De Rossi: 6 – intelligenza tattica, è rientrato dall’infortunio ma è ancora lontano dalla sua forma migliore. Staziona sulla mediana arretrando quando serve sulla linea difensiva. Potrebbe comunque fare di più.

Pjanic: 5.5 – se prima poteva andare bene “la classe non è acqua” ora ci sta meglio un “la classe fa acqua”. In una sola occasione fa secco nello stretto Romagnoli ma poi è deficitario nella fantasia. Gli rimane l’assist del gol giallorosso; i suoi compagni avrebbero bisogno delle sue giocate migliori.

Gervinho: 6 – solita corsa e sporadici guizzi negli ultimi venti metri. Interessante lo spunto per Falque sul finire di primo tempo. Richiamato da Garcia per la sua dimenticanza nel mantenere la posizione.

Sadiq: 5.5 – suo l’inizio promettente con il portiere avversario che rimanda la gioia del terzo gol in tre gare. Sgomita la davanti e non dimostra insicurezza, ha cercato quasi sempre il passaggio. Da osservare. (70’ Totti 5.5: acclamato dal pubblico, la sua lunga assenza di tre mesi ha influito sulla qualità offerta in campo)

Falque: 6.5 – non eccede nelle iniziative personali, preferisce adoperarsi per la squadra ed aiutare lungo tutta la fascia che ha presidiato. Al 45’ servito bene da Gervinho conclude dal limite ma centralmente. (56’ Salah 5: acciaccato dal precedente incontro, non incide e non decide cosa fare con la palla tra i piedi).

MILAN: 6 – torna a Milanello con un pareggio stretto alla dirigenza ma poteva osare di più vista la Roma degli ultimi tempi. Non smuove le acque e resta dietro ai giallorossi a cinque lunghezze.

Donnarumma: 6.5 – prodigioso l’intervento nei primi minuti su Sadiq. Difficile intercettare il gol di Rudiger a due passi dalla porta ma si ripete poi sventando una girata del difensore romanista. Nella ripresa non si scompone.

Abate: 5.5 – gara sottotono. Colpevole sulla rete dei padroni di casa, Rudiger lo lascia alle sue spalle. Apparso stanco esce nella ripresa. (81’ Antonelli: S.V.)

Zapata: 6 – argina discretamente il giovane Sadiq che lo impegna per buona parte del match. Perde diversi contrasti aerei, recupera nelle pecche di Romagnoli.

Romagnoli: 5.5 – disorientato fatica a rincorrere la velocità di Gervinho (quando parte) e a chiudere gli inserimenti degli avversari.

De Sciglio: 5 – il terzino che un anno fa aveva stupito per il suo alto e costante rendimento, oggi ha arrancato e solo nella ripresa ha alzato il ritmo. In stand-by.

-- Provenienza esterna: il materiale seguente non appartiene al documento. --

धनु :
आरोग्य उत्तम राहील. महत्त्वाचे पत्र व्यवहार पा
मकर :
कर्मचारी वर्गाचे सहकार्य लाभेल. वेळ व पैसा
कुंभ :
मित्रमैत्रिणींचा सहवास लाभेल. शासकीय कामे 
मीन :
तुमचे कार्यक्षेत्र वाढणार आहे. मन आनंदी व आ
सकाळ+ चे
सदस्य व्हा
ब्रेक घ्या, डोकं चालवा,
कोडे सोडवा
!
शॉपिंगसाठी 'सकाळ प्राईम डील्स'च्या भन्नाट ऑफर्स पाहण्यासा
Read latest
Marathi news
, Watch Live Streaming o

Bertolacci: 6.5 – il migliore insieme a Bonaventura nel centrocampo rossonero. Partito in negativo e lungo sulle azioni avversarie, ritrova le misure e migliora con il passare dei minuti.

Kucka: 6.5 – assiste e coordina il lavoro di Bertolacci, si spinge più in avanti in fase di contropiede. Insacca di testa sul cross di Honda al 49’, dieci minuti dopo ha la palla del match che spreca mandando in meta.

Bonaventura: 6.5 – bravo e intelligente negli inserimenti, ha lasciato sul posto in diversi frangenti Florenzi. (84’ Niang: S.V.).

Honda: 6 – in sordina e defilato come la posizione da cui ha fatto partire l’assist per il pareggio dei suoi. Non azzarda giocate personali.

Bacca: 6 – un diesel che ha bisogno di essere spronato dalla panchina. Quando trova la quadratura del cerchio potrebbe essere devastante ma forse risulta precipitoso. Si lancia nelle scorribande milaniste mettendo tutto quello che può per trarne il meglio ma colleziona un legno al 64’ a portiere battuto.

Luiz Adriano: 5 – inconcludente. Non incanta e rimedia i fischi dei tifosi rossoneri. Mihailovic è costretto a tirarlo fuori. (56’ Boateng: 6 – al ritorno nella serie A spinge sul settore sinistro e serve alcune palle invitanti ai compagni in area).